The last thing we need is a method for scaling up an ASG:
def scale_up(self, group, size=1):
if self.groups[group]["size"] > 0:
# Already scaled up
return
# Make sure we have an autoscaler
if not self.autoscalers.get(group):
self.create_autoscaler(group)
operation = self.service.instanceGroupManagers().resize(
project=self.project,
zone=self.zone,
instanceGroupManager=self.groups[group]["name"],
size=size
)
wait_for_operation(operation)
The final logic of our task is quite simple:
def check_groups(self):
# Now we have everything we need for the actual task logic:
for group in self.groups:
if group in self.groups_to_skip:
continue
if self.should_scale_up(group):
self.scale_up(group)
should_scale_down is the method that should contain your scaling logic. We don’t provide it here, but remember that in our case it’s a question of checking whether or not we have jobs waiting to be processed.
This task is scheduled to run every 5 minutes. This is convenient for our use case, because even if there are no pending jobs, a team member can perform an action at any time, which will result in the creation of a new job.
We don’t want to have to wait too long for it to be started. Of course, for any user actions that create jobs and are supposed to get a quick response, we need a dedicated machine that’s always up.
In most cases, however, it’s best to avoid asynchronous tasks for user interactions that require feedback.

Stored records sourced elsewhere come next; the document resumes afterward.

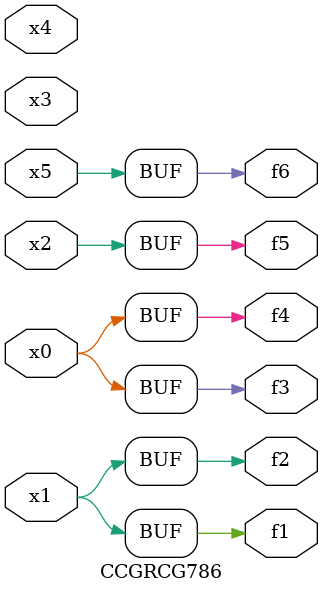
<source format=v>
module CCGRCG786(
	input x0, x1, x2, x3, x4, x5,
	output f1, f2, f3, f4, f5, f6
);
	assign f1 = x1;
	assign f2 = x1;
	assign f3 = x0;
	assign f4 = x0;
	assign f5 = x2;
	assign f6 = x5;
endmodule

</source>
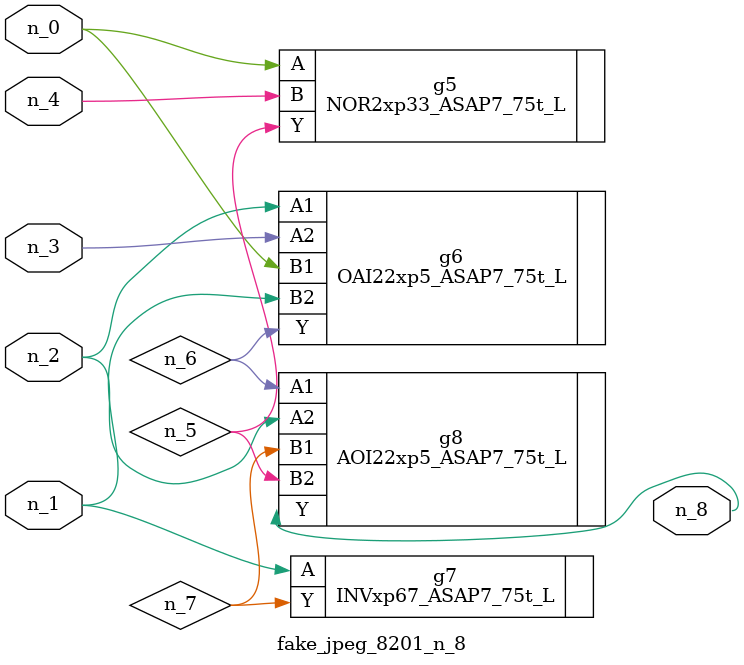
<source format=v>
module fake_jpeg_8201_n_8 (n_3, n_2, n_1, n_0, n_4, n_8);

input n_3;
input n_2;
input n_1;
input n_0;
input n_4;

output n_8;

wire n_6;
wire n_5;
wire n_7;

NOR2xp33_ASAP7_75t_L g5 ( 
.A(n_0),
.B(n_4),
.Y(n_5)
);

OAI22xp5_ASAP7_75t_L g6 ( 
.A1(n_2),
.A2(n_3),
.B1(n_0),
.B2(n_1),
.Y(n_6)
);

INVxp67_ASAP7_75t_L g7 ( 
.A(n_1),
.Y(n_7)
);

AOI22xp5_ASAP7_75t_L g8 ( 
.A1(n_6),
.A2(n_2),
.B1(n_7),
.B2(n_5),
.Y(n_8)
);


endmodule
</source>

So now we can scale up a machine when we need it, and GCE will take over if we need more. But we also need a way to scale down to zero when we don’t need it again!
To do this, we have a second task, running every 30 minutes, which will execute the same code as the first, with the difference that it will remove the autoscaler and scale to 0 machines if there are no pending jobs.

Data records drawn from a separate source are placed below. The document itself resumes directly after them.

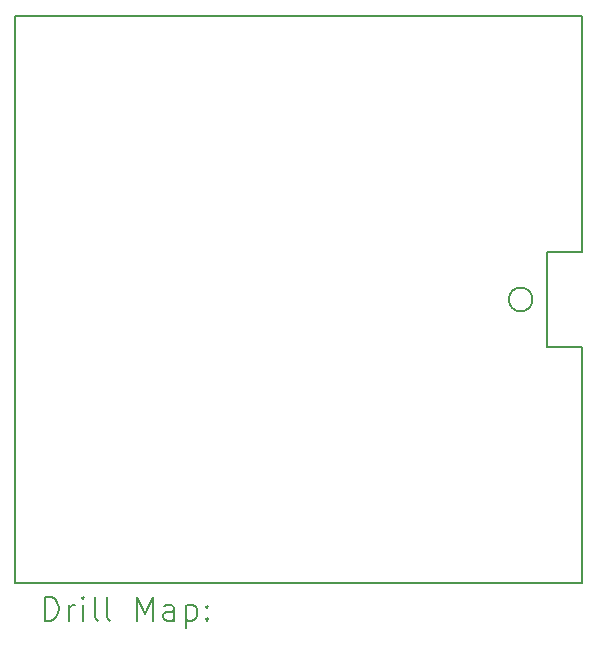
<source format=gbr>
%TF.GenerationSoftware,KiCad,Pcbnew,7.0.10-7.0.10~ubuntu22.04.1*%
%TF.CreationDate,2024-06-11T12:31:44+02:00*%
%TF.ProjectId,PQ_Lat_Board,50515f4c-6174-45f4-926f-6172642e6b69,rev?*%
%TF.SameCoordinates,Original*%
%TF.FileFunction,Drillmap*%
%TF.FilePolarity,Positive*%
%FSLAX45Y45*%
G04 Gerber Fmt 4.5, Leading zero omitted, Abs format (unit mm)*
G04 Created by KiCad (PCBNEW 7.0.10-7.0.10~ubuntu22.04.1) date 2024-06-11 12:31:44*
%MOMM*%
%LPD*%
G01*
G04 APERTURE LIST*
%ADD10C,0.150000*%
%ADD11C,0.200000*%
G04 APERTURE END LIST*
D10*
X7500000Y-9000000D02*
X12300000Y-9000000D01*
X12000000Y-6200000D02*
X12300000Y-6200000D01*
X12300000Y-4200000D02*
X12300000Y-6200000D01*
X7500000Y-4200000D02*
X7500000Y-9000000D01*
X7500000Y-4200000D02*
X12300000Y-4200000D01*
X12300000Y-9000000D02*
X12300000Y-7000000D01*
D11*
X11880000Y-6600000D02*
G75*
G03*
X11680000Y-6600000I-100000J0D01*
G01*
X11680000Y-6600000D02*
G75*
G03*
X11880000Y-6600000I100000J0D01*
G01*
D10*
X12000000Y-6200000D02*
X12000000Y-7000000D01*
X12000000Y-7000000D02*
X12300000Y-7000000D01*
D11*
X7753277Y-9318984D02*
X7753277Y-9118984D01*
X7753277Y-9118984D02*
X7800896Y-9118984D01*
X7800896Y-9118984D02*
X7829467Y-9128508D01*
X7829467Y-9128508D02*
X7848515Y-9147555D01*
X7848515Y-9147555D02*
X7858039Y-9166603D01*
X7858039Y-9166603D02*
X7867562Y-9204698D01*
X7867562Y-9204698D02*
X7867562Y-9233270D01*
X7867562Y-9233270D02*
X7858039Y-9271365D01*
X7858039Y-9271365D02*
X7848515Y-9290412D01*
X7848515Y-9290412D02*
X7829467Y-9309460D01*
X7829467Y-9309460D02*
X7800896Y-9318984D01*
X7800896Y-9318984D02*
X7753277Y-9318984D01*
X7953277Y-9318984D02*
X7953277Y-9185650D01*
X7953277Y-9223746D02*
X7962801Y-9204698D01*
X7962801Y-9204698D02*
X7972324Y-9195174D01*
X7972324Y-9195174D02*
X7991372Y-9185650D01*
X7991372Y-9185650D02*
X8010420Y-9185650D01*
X8077086Y-9318984D02*
X8077086Y-9185650D01*
X8077086Y-9118984D02*
X8067562Y-9128508D01*
X8067562Y-9128508D02*
X8077086Y-9138031D01*
X8077086Y-9138031D02*
X8086610Y-9128508D01*
X8086610Y-9128508D02*
X8077086Y-9118984D01*
X8077086Y-9118984D02*
X8077086Y-9138031D01*
X8200896Y-9318984D02*
X8181848Y-9309460D01*
X8181848Y-9309460D02*
X8172324Y-9290412D01*
X8172324Y-9290412D02*
X8172324Y-9118984D01*
X8305658Y-9318984D02*
X8286610Y-9309460D01*
X8286610Y-9309460D02*
X8277086Y-9290412D01*
X8277086Y-9290412D02*
X8277086Y-9118984D01*
X8534229Y-9318984D02*
X8534229Y-9118984D01*
X8534229Y-9118984D02*
X8600896Y-9261841D01*
X8600896Y-9261841D02*
X8667563Y-9118984D01*
X8667563Y-9118984D02*
X8667563Y-9318984D01*
X8848515Y-9318984D02*
X8848515Y-9214222D01*
X8848515Y-9214222D02*
X8838991Y-9195174D01*
X8838991Y-9195174D02*
X8819944Y-9185650D01*
X8819944Y-9185650D02*
X8781848Y-9185650D01*
X8781848Y-9185650D02*
X8762801Y-9195174D01*
X8848515Y-9309460D02*
X8829467Y-9318984D01*
X8829467Y-9318984D02*
X8781848Y-9318984D01*
X8781848Y-9318984D02*
X8762801Y-9309460D01*
X8762801Y-9309460D02*
X8753277Y-9290412D01*
X8753277Y-9290412D02*
X8753277Y-9271365D01*
X8753277Y-9271365D02*
X8762801Y-9252317D01*
X8762801Y-9252317D02*
X8781848Y-9242793D01*
X8781848Y-9242793D02*
X8829467Y-9242793D01*
X8829467Y-9242793D02*
X8848515Y-9233270D01*
X8943753Y-9185650D02*
X8943753Y-9385650D01*
X8943753Y-9195174D02*
X8962801Y-9185650D01*
X8962801Y-9185650D02*
X9000896Y-9185650D01*
X9000896Y-9185650D02*
X9019944Y-9195174D01*
X9019944Y-9195174D02*
X9029467Y-9204698D01*
X9029467Y-9204698D02*
X9038991Y-9223746D01*
X9038991Y-9223746D02*
X9038991Y-9280889D01*
X9038991Y-9280889D02*
X9029467Y-9299936D01*
X9029467Y-9299936D02*
X9019944Y-9309460D01*
X9019944Y-9309460D02*
X9000896Y-9318984D01*
X9000896Y-9318984D02*
X8962801Y-9318984D01*
X8962801Y-9318984D02*
X8943753Y-9309460D01*
X9124705Y-9299936D02*
X9134229Y-9309460D01*
X9134229Y-9309460D02*
X9124705Y-9318984D01*
X9124705Y-9318984D02*
X9115182Y-9309460D01*
X9115182Y-9309460D02*
X9124705Y-9299936D01*
X9124705Y-9299936D02*
X9124705Y-9318984D01*
X9124705Y-9195174D02*
X9134229Y-9204698D01*
X9134229Y-9204698D02*
X9124705Y-9214222D01*
X9124705Y-9214222D02*
X9115182Y-9204698D01*
X9115182Y-9204698D02*
X9124705Y-9195174D01*
X9124705Y-9195174D02*
X9124705Y-9214222D01*
M02*

</source>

We can inherit our new task from the previous one, so that we have all the methods we need to communicate with GCP :
class ScaleDown(ScaleUp):
We also need some new methods to scale down:
def delete_autoscaler(self, group):
autoscaler = self.autoscalers[group]
operation = self.service.autoscalers().delete(
project=self.project,
zone=self.zone,
autoscaler=autoscaler["name"]
)
wait_for_operation(operation)
def scale_down(self, group):
if self.groups[group]["size"] == 0:
# Already scaled down
return
# Delete the autoscaler so that we can scale to zero machine
if self.autoscalers.get(group):
self.delete_autoscaler(group)
operation = self.service.instanceGroupManagers().resize(
project=self.project,
zone=self.zone,
instanceGroupManager=self.groups[group]["name"],
size=0
)
wait_for_operation(operation)
def check_groups(self):
for group in self.groups:
if group in self.groups_to_skip:
continue
if self.should_scale_down(group):
self.scale_down(group)
When we know there are no more pending jobs, we remove the autoscaler and scale down completely. Again, should_scale_down contains the scale down logic to be implemented.
The positive side of this approach is that we can have several scaling criteria. For example, to avoid scaling up and down several times in a row too close together, we can also check that a certain amount of time has elapsed without a job being created before scaling down.